A denunciarlo quasi un mese dopo è il segretario della Flai Cgil Puglia, Giuseppe Deleonardis:

“Era un lunedì – racconta il sindacalista – e Paola è uscita di casa sulle sue gambe, come tutte le notti, per andare a lavoro. È tornata in una cassa da morto. L’hanno sepolta senza autopsia e con il nulla osta del magistrato di turno. Il pm non si è recato sul posto perché, riferisce la polizia di Andria, il parere del medico legale è che si sia trattato di una morte naturale, forse un malore per il caldo eccessivo. Una morte che precede quella di Mohamed, ma intorno a questa storia non ci sono fiaccolate, proteste o cortei”.

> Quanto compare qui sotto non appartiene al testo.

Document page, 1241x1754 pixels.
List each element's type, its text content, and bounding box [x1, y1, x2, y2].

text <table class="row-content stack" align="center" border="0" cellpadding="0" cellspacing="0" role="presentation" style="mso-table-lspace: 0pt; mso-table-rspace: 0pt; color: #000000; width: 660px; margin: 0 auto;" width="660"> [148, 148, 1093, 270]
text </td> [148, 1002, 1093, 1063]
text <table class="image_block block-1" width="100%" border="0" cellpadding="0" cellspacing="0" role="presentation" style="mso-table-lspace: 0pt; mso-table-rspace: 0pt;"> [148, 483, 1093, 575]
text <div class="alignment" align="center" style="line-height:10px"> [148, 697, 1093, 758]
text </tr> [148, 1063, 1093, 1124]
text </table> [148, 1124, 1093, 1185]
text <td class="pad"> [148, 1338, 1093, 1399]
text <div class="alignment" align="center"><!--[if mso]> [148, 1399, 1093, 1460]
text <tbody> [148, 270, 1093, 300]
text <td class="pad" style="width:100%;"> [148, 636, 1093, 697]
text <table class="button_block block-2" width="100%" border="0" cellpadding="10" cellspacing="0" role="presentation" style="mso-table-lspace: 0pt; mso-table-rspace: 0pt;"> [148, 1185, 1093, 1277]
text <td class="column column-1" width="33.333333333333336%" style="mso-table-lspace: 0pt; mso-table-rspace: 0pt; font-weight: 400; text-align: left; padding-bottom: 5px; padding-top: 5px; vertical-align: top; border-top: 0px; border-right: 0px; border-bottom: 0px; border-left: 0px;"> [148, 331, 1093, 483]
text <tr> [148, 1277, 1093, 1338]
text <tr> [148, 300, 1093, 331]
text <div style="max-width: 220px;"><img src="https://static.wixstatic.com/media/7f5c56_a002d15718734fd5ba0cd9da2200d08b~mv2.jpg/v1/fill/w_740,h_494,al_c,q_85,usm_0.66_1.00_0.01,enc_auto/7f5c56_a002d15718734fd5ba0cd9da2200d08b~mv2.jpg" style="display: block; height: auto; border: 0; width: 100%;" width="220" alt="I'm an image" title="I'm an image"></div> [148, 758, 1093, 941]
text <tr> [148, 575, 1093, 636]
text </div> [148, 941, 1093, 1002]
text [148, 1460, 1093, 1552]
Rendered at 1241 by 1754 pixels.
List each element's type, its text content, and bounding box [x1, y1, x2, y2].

Paola, spiega il sindacato, è una delle centinaia di donne che ogni anno, migrano da Taranto verso le campagne baresi per racimolare qualche euro sotto i tendoni. Scartano i chicchi più piccoli che impediscono agli altri di crescere, per fare più belli i grappoli dell’uva. Le pagano 27-30 euro a giornata, nonostante i contratti provinciali prevedono un salario di 52 euro.

Per 15 anni Paola ha lavorato nei campi, dall’alba al tramonto. Si alzava alle 2 e arrivava sui campi di Andria alle 5. Secondo quanto riportato dalla Cgil, pare che Paola non sia mai giunta in ospedale: il carro funebre l’avrebbe portata direttamente nella cella frigorifera del cimitero di Andria, dove il marito e i figli sono andati a salutarla ormai cadavere.

Si domanda Deleonardis:

“È stato rilasciato il referto del 118? È stata fatta l’autopsia? Ci sono dettagli che non quadrano. Le compagne di lavoro hanno riferito che la bracciante lamentava di stare male da giorni ed era comunque andata a lavoro. Il decesso sarebbe avvenuto alle 8 del mattino. Bisogna precisare che non risultano al momento aperte indagini sulla vicenda. Il fascicolo, trasmesso in Procura, sarebbe stato archiviato”.